To identify histological features distinguishing inherited nemaline myopathies (iNM) from sporadic late-onset nemaline myopathy (SLONM). 

iNM are a genetically heterogeneous group of disorders characterised by accumulation of Z-disc derived nemaline rods in muscle fibres and manifesting in infancy to adulthood. Nemaline rods are also a pathological feature of SLONM, an acquired myopathy sometimes associated with monoclonal gammopathies or HIV infection. Identification of pathological parameters distinguishing these two myopathies has significant implications, as SLONM may respond to pharmacological therapy.
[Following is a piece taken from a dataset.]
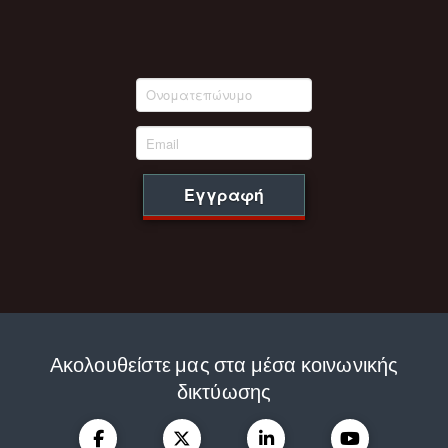
Εγγραφή
Ακολουθείστε μας στα μέσα κοινωνικής
δικτύωσης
We randomly selected 9 patients with iNM and 10 with non-HIV SLONM. Their median ages were 11 and 64 years, respectively. The causative genes in iNM were ACTA1 (3 patients), NEB (1 patient) or unknown (5 patients, aged 2-11). Six SLONM patients had monoclonal gammopathies. The proportion of fibres harbouring nemaline rods was higher in iNM (median 53%, range: 39-99%) than in SLONM (median 11%, range: 1.2-47%). In SLONM, fibres containing nemaline rods had a smaller diameter than fibres devoid of rods (median ratio 0.60), while the opposite was observed in iNM (median ratio 1.12). Atrophic fibres filled with rods occurred in 8/10 SLONM patients and, less conspicuously, in 1/9 iNM patients. In 6/10 SLONM patients, nemaline rods were spread diffusely within the individual fibres, while rods occurred in clusters in 8/9 iNM patients. Necrotic fibres were present in 7/10 SLONM patients, but only in 1/9 iNM patients.

Pathological findings can distinguish SLONM from iNM. These findings, combined with the clinical history, are crucial for differentiating SLONM from adult-onset iNM, particularly when an underlying genetic defect is not detected. This distinction allows the identification of patients amenable to treatment.